===== Data shown =====

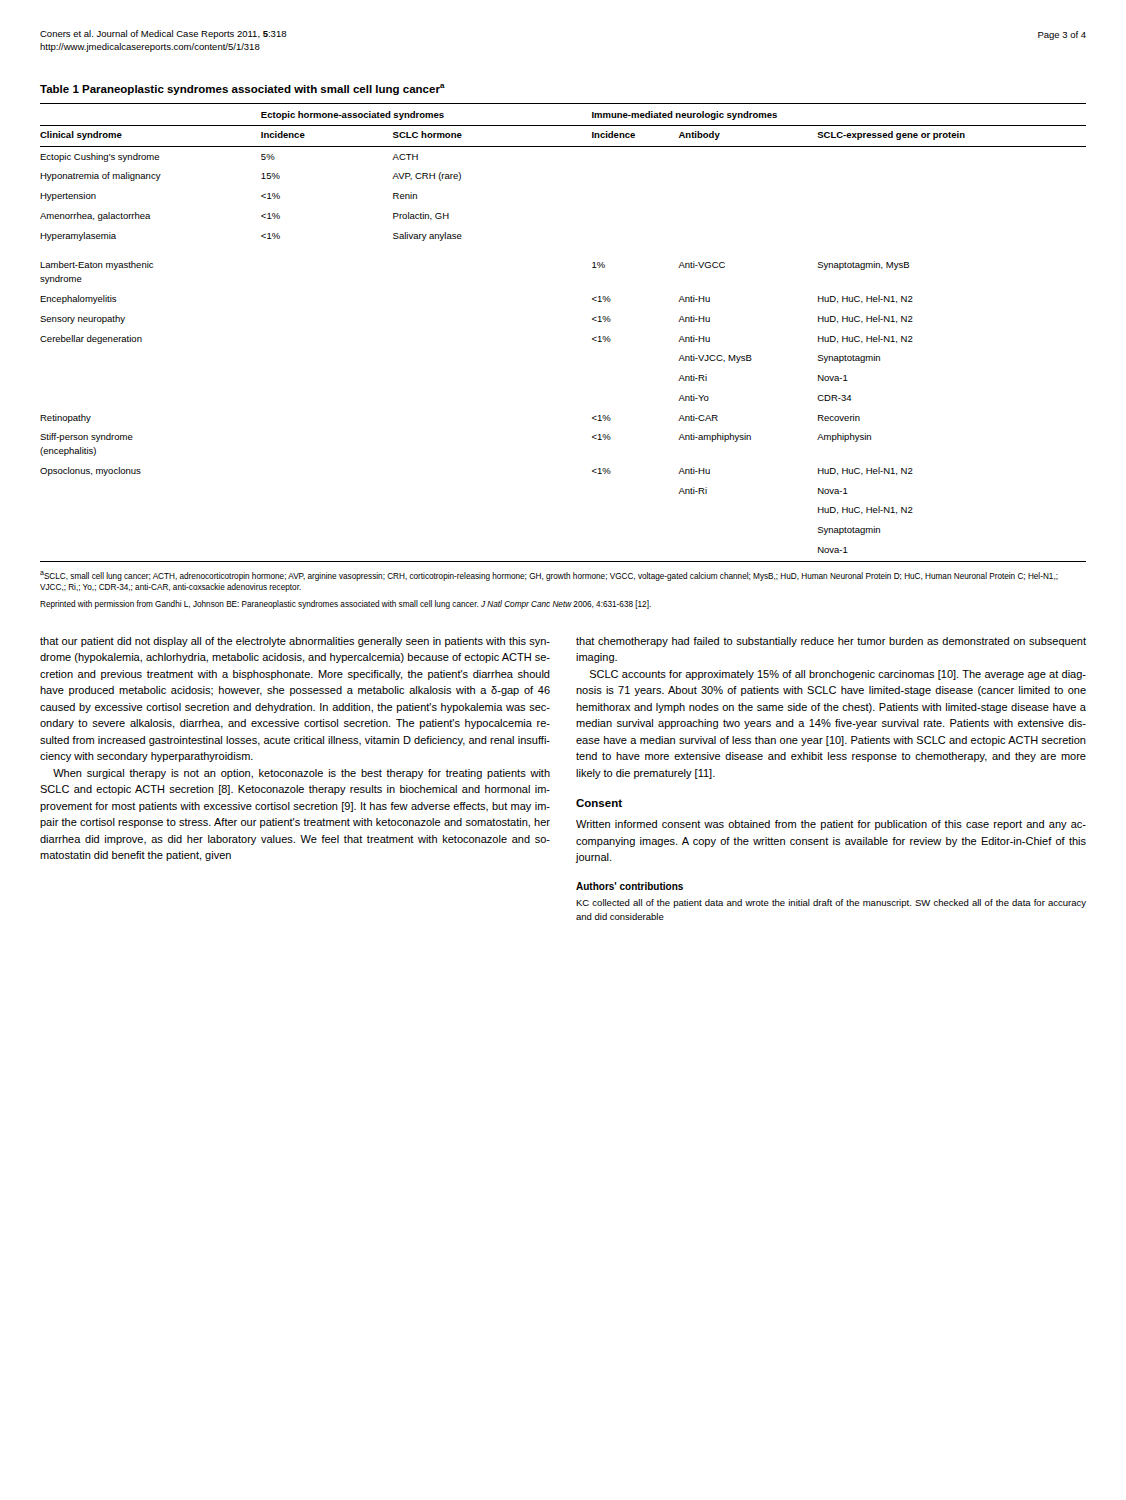Coners et al. Journal of Medical Case Reports 2011, 5:318
http://www.jmedicalcasereports.com/content/5/1/318
Page 3 of 4
Table 1 Paraneoplastic syndromes associated with small cell lung cancera
| | Ectopic hormone-associated syndromes | Immune-mediated neurologic syndromes |
| --- | --- | --- |
| Clinical syndrome | Incidence | SCLC hormone | Incidence | Antibody | SCLC-expressed gene or protein |
| Ectopic Cushing's syndrome | 5% | ACTH | | | |
| Hyponatremia of malignancy | 15% | AVP, CRH (rare) | | | |
| Hypertension | <1% | Renin | | | |
| Amenorrhea, galactorrhea | <1% | Prolactin, GH | | | |
| Hyperamylasemia | <1% | Salivary anylase | | | |
| Lambert-Eaton myasthenic syndrome | | | 1% | Anti-VGCC | Synaptotagmin, MysB |
| Encephalomyelitis | | | <1% | Anti-Hu | HuD, HuC, Hel-N1, N2 |
| Sensory neuropathy | | | <1% | Anti-Hu | HuD, HuC, Hel-N1, N2 |
| Cerebellar degeneration | | | <1% | Anti-Hu | HuD, HuC, Hel-N1, N2 |
| | | | | Anti-VJCC, MysB | Synaptotagmin |
| | | | | Anti-Ri | Nova-1 |
| | | | | Anti-Yo | CDR-34 |
| Retinopathy | | | <1% | Anti-CAR | Recoverin |
| Stiff-person syndrome (encephalitis) | | | <1% | Anti-amphiphysin | Amphiphysin |
| Opsoclonus, myoclonus | | | <1% | Anti-Hu | HuD, HuC, Hel-N1, N2 |
| | | | | Anti-Ri | Nova-1 |
| | | | | | HuD, HuC, Hel-N1, N2 |
| | | | | | Synaptotagmin |
| | | | | | Nova-1 |
aSCLC, small cell lung cancer; ACTH, adrenocorticotropin hormone; AVP, arginine vasopressin; CRH, corticotropin-releasing hormone; GH, growth hormone; VGCC, voltage-gated calcium channel; MysB,; HuD, Human Neuronal Protein D; HuC, Human Neuronal Protein C; Hel-N1,; VJCC,; Ri,; Yo,; CDR-34,; anti-CAR, anti-coxsackie adenovirus receptor.
Reprinted with permission from Gandhi L, Johnson BE: Paraneoplastic syndromes associated with small cell lung cancer. J Natl Compr Canc Netw 2006, 4:631-638 [12].
that our patient did not display all of the electrolyte abnormalities generally seen in patients with this syndrome (hypokalemia, achlorhydria, metabolic acidosis, and hypercalcemia) because of ectopic ACTH secretion and previous treatment with a bisphosphonate. More specifically, the patient's diarrhea should have produced metabolic acidosis; however, she possessed a metabolic alkalosis with a δ-gap of 46 caused by excessive cortisol secretion and dehydration. In addition, the patient's hypokalemia was secondary to severe alkalosis, diarrhea, and excessive cortisol secretion. The patient's hypocalcemia resulted from increased gastrointestinal losses, acute critical illness, vitamin D deficiency, and renal insufficiency with secondary hyperparathyroidism.
When surgical therapy is not an option, ketoconazole is the best therapy for treating patients with SCLC and ectopic ACTH secretion [8]. Ketoconazole therapy results in biochemical and hormonal improvement for most patients with excessive cortisol secretion [9]. It has few adverse effects, but may impair the cortisol response to stress. After our patient's treatment with ketoconazole and somatostatin, her diarrhea did improve, as did her laboratory values. We feel that treatment with ketoconazole and somatostatin did benefit the patient, given
that chemotherapy had failed to substantially reduce her tumor burden as demonstrated on subsequent imaging.
SCLC accounts for approximately 15% of all bronchogenic carcinomas [10]. The average age at diagnosis is 71 years. About 30% of patients with SCLC have limited-stage disease (cancer limited to one hemithorax and lymph nodes on the same side of the chest). Patients with limited-stage disease have a median survival approaching two years and a 14% five-year survival rate. Patients with extensive disease have a median survival of less than one year [10]. Patients with SCLC and ectopic ACTH secretion tend to have more extensive disease and exhibit less response to chemotherapy, and they are more likely to die prematurely [11].
Consent
Written informed consent was obtained from the patient for publication of this case report and any accompanying images. A copy of the written consent is available for review by the Editor-in-Chief of this journal.
Authors' contributions
KC collected all of the patient data and wrote the initial draft of the manuscript. SW checked all of the data for accuracy and did considerable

=====

Word for word, restate the lines of the listing above starting at the line with "Encephalomyelitis | |" and ending at the line with "Reprinted with permission", and nothing outside them.

Task response -
| Encephalomyelitis | | | <1% | Anti-Hu | HuD, HuC, Hel-N1, N2 |
| Sensory neuropathy | | | <1% | Anti-Hu | HuD, HuC, Hel-N1, N2 |
| Cerebellar degeneration | | | <1% | Anti-Hu | HuD, HuC, Hel-N1, N2 |
| | | | | Anti-VJCC, MysB | Synaptotagmin |
| | | | | Anti-Ri | Nova-1 |
| | | | | Anti-Yo | CDR-34 |
| Retinopathy | | | <1% | Anti-CAR | Recoverin |
| Stiff-person syndrome (encephalitis) | | | <1% | Anti-amphiphysin | Amphiphysin |
| Opsoclonus, myoclonus | | | <1% | Anti-Hu | HuD, HuC, Hel-N1, N2 |
| | | | | Anti-Ri | Nova-1 |
| | | | | | HuD, HuC, Hel-N1, N2 |
| | | | | | Synaptotagmin |
| | | | | | Nova-1 |
aSCLC, small cell lung cancer; ACTH, adrenocorticotropin hormone; AVP, arginine vasopressin; CRH, corticotropin-releasing hormone; GH, growth hormone; VGCC, voltage-gated calcium channel; MysB,; HuD, Human Neuronal Protein D; HuC, Human Neuronal Protein C; Hel-N1,; VJCC,; Ri,; Yo,; CDR-34,; anti-CAR, anti-coxsackie adenovirus receptor.
Reprinted with permission from Gandhi L, Johnson BE: Paraneoplastic syndromes associated with small cell lung cancer. J Natl Compr Canc Netw 2006, 4:631-638 [12].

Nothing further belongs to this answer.